-- Listed records follows --
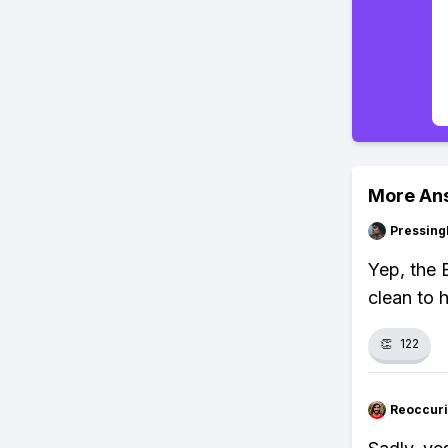
More An
Pressing
Yep, the 
clean to h
👏
122
Reoccur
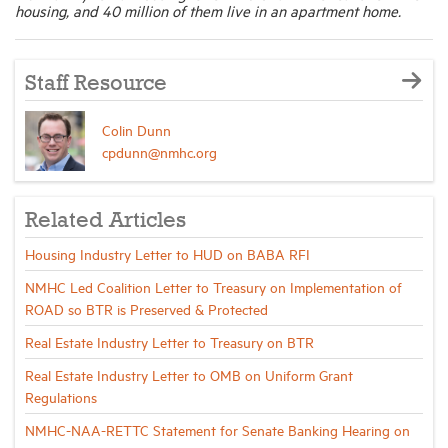
housing, and 40 million of them live in an apartment home.
Staff Resource
Colin Dunn
cpdunn@nmhc.org
Related Articles
Housing Industry Letter to HUD on BABA RFI
NMHC Led Coalition Letter to Treasury on Implementation of
ROAD so BTR is Preserved & Protected
Real Estate Industry Letter to Treasury on BTR
Real Estate Industry Letter to OMB on Uniform Grant
Regulations
NMHC-NAA-RETTC Statement for Senate Banking Hearing on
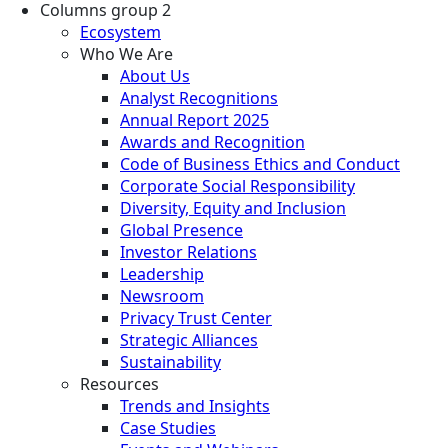
Columns group 2
Ecosystem
Who We Are
About Us
Analyst Recognitions
Annual Report 2025
Awards and Recognition
Code of Business Ethics and Conduct
Corporate Social Responsibility
Diversity, Equity and Inclusion
Global Presence
Investor Relations
Leadership
Newsroom
Privacy Trust Center
Strategic Alliances
Sustainability
Resources
Trends and Insights
Case Studies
-- Listed records concluded --
Could you print the lines of the records above from the one containing "Global Presence" through the last, exactly and with no additions?

• Reply to the exercise:
Global Presence
Investor Relations
Leadership
Newsroom
Privacy Trust Center
Strategic Alliances
Sustainability
Resources
Trends and Insights
Case Studies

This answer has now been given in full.